▶ **Excerpts from the dataset**:
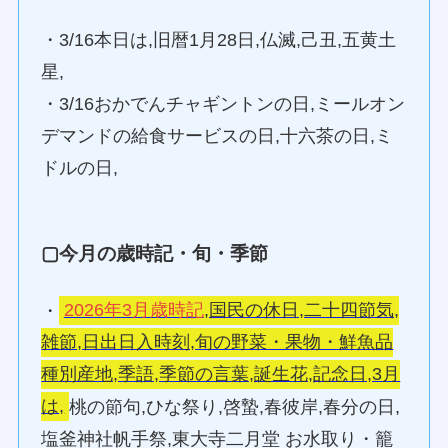
・3/16本日は,旧暦1月28日,仏滅,己丑,五黄土
星,
・3/16おかでんチャギントンの日,ミールオン
デマンドの給食サービスの日,十六茶の日,ミ
ドルの日,
▢今月の歳時記・旬・季節
・
2026年3月歳時記
,国民の休日,二十四節気,
雑節,日出日入時刻,旬の野菜・果物・鮮魚品
種別産地,季語,季節の言葉,誕生花,記念日,3月
は,
桃の節句,ひな祭り,啓蟄,春彼岸,春分の日,
塩釜神社帆手祭,東大寺二月堂 お水取り・籠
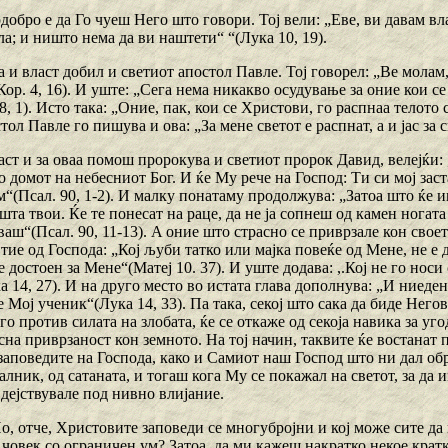
добро е да Го чуеш Него што говори. Тој вели: „Еве, ви давам вла
а; и ништо нема да ви наштети“ “(Лука 10, 19).
а и власт добил и светиот апостол Павле. Тој говорел: „Ве молам
Кор. 4, 16). И уште: „Сега нема никакво осудување за оние кои с
8, 1). Исто така: „Оние, пак, кои се Христови, го распнаа телото 
тол Павле го пишува и ова: „За мене светот е распнат, а и јас за св
ласт и за оваа помош пророкува и светиот пророк Давид, велејќи:
о домот на небесниот Бог. И ќе Му рече на Господ: Ти си мој зас
м“(Псал. 90, 1-2). И малку понатаму продолжува: „Затоа што ќе им
шта твои. Ќe тe понесат на раце, да не ја сопнеш од камен ногата
уваш“(Псал. 90, 11-13). A оние што страсно се приврзале кон своет
 тие од Господа: „Кој љуби татко или мајка повеќе од Мене, не е
е достоен за Мене“(Матеј 10. 37). И уште додава: ,.Кој не го носи
 14, 27). И на друго место во истата глава дополнува: „И ниеден 
 Мој ученик“(Лука 14, 33). Па така, секој што сака да биде Негов
го против силата на злобата, ќе се откаже од секоја навика за уг
сна приврзаност кон земното. На тој начин, таквите ќе востанат
аповедите на Господа, како и Самиот наш Господ што ни дал обр
лник, од сатаната, и тогаш кога Му се покажал на светот, за да
дејствувале под нивно влијание.
Но, отче, Христовите заповеди се многубројни и кој може сите да 
 човек со ограничен ум? Затоа, да ми кажеш накратко некое крат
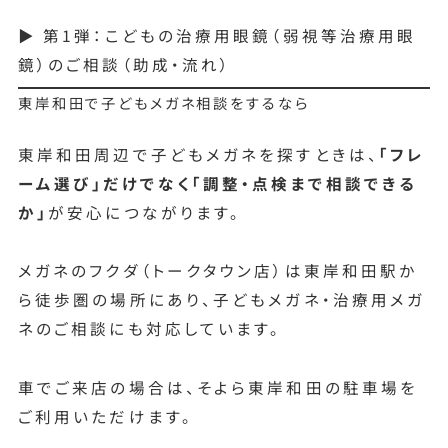
▶ 第1弾：こどもの治療用眼鏡（弱視等治療用眼
鏡）のご相談（助成・流れ）
東岸和田で子どもメガネ相談をするなら
東岸和田周辺で子どもメガネを探すときは、
「フレ
ーム選び」だけでなく「調整・点検まで相談できる
か」
が安心につながります。
メガネのフクダ（トークタウン店）は東岸和田駅か
ら徒歩圏の場所にあり、子どもメガネ・治療用メガ
ネのご相談にも対応しています。
車でご来店の場合は、そよら東岸和田の駐車場を
ご利用いただけます。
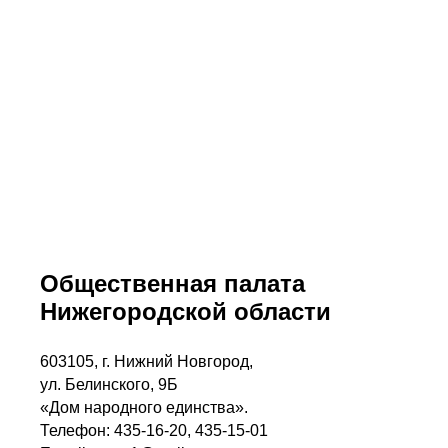
Общественная палата
Нижегородской области
603105, г. Нижний Новгород,
ул. Белинского, 9Б
«Дом народного единства».
Телефон: 435-16-20, 435-15-01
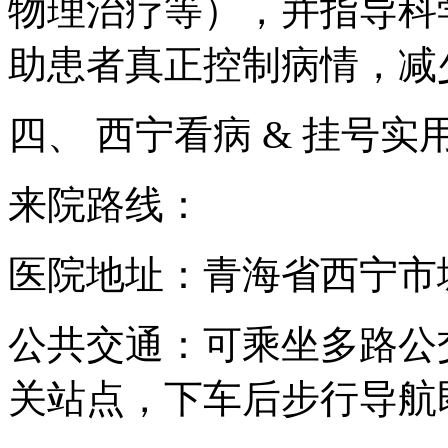
物理治疗等），并指导科
助患者真正控制病情，减
四、 西宁看病 & 挂号实
来院路线：
医院地址：青海省西宁市
公共交通：可乘坐多路公交
关站点，下车后步行导航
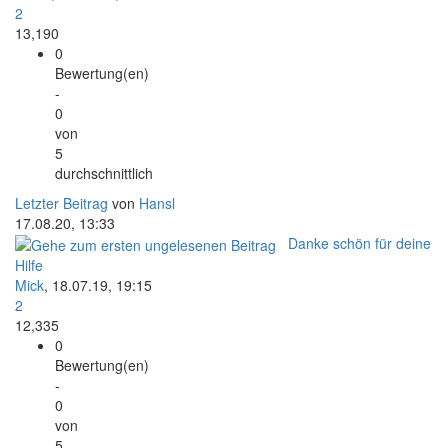
2
13,190
0
Bewertung(en)
-
0
von
5
durchschnittlich
Letzter Beitrag
von
Hansl
17.08.20, 13:33
Danke schön für deine
Hilfe
Mick
,
18.07.19, 19:15
2
12,335
0
Bewertung(en)
-
0
von
5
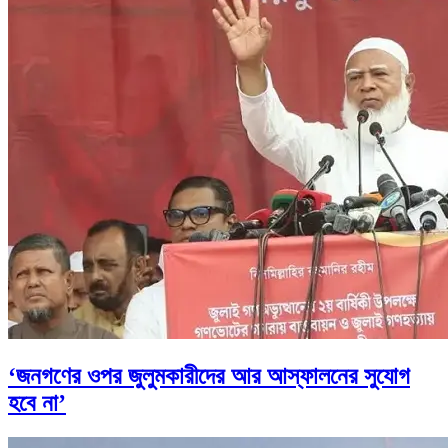
‘জনগণের ওপর জুলুমকারীদের আর আস্ফালনের সুযোগ
হবে না’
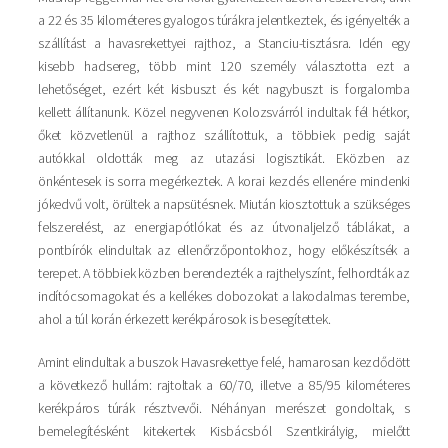
a 22 és 35 kilométeres gyalogos túrákra jelentkeztek, és igényelték a
szállítást a havasrekettyei rajthoz, a Stanciu-tisztásra. Idén egy
kisebb hadsereg, több mint 120 személy választotta ezt a
lehetőséget, ezért két kisbuszt és két nagybuszt is forgalomba
kellett állítanunk. Közel negyvenen Kolozsvárról indultak fél hétkor,
őket közvetlenül a rajthoz szállítottuk, a többiek pedig saját
autókkal oldották meg az utazási logisztikát. Eközben az
önkéntesek is sorra megérkeztek. A korai kezdés ellenére mindenki
jókedvű volt, örültek a napsütésnek. Miután kiosztottuk a szükséges
felszerelést, az energiapótlókat és az útvonaljelző táblákat, a
pontbírók elindultak az ellenőrzőpontokhoz, hogy előkészítsék a
terepet. A többiek közben berendezték a rajthelyszínt, felhordták az
indítócsomagokat és a kellékes dobozokat a lakodalmas terembe,
ahol a túl korán érkezett kerékpárosok is besegítettek.
Amint elindultak a buszok Havasrekettye felé, hamarosan kezdődött
a következő hullám: rajtoltak a 60/70, illetve a 85/95 kilométeres
kerékpáros túrák résztvevői. Néhányan merészet gondoltak, s
bemelegítésként kitekertek Kisbácsból Szentkirályig, mielőtt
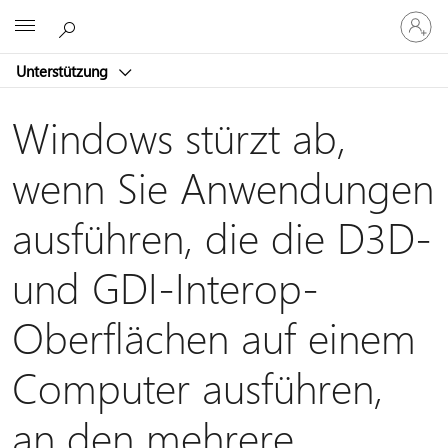
Bei
Microsoft
Ihrem
Konto
Unterstützung
anmeld
Windows stürzt ab,
wenn Sie Anwendungen
ausführen, die die D3D-
und GDI-Interop-
Oberflächen auf einem
Computer ausführen,
an den mehrere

▶ **WHAT IS NEEDED**: Which lines in the items above contain the string "Господа", with case counting? Find each one and copy it out.

▶ **EXERCISE RESULT**:
 тие од Господа: „Кој љуби татко или мајка повеќе од Мене, не е
аповедите на Господа, како и Самиот наш Господ што ни дал обр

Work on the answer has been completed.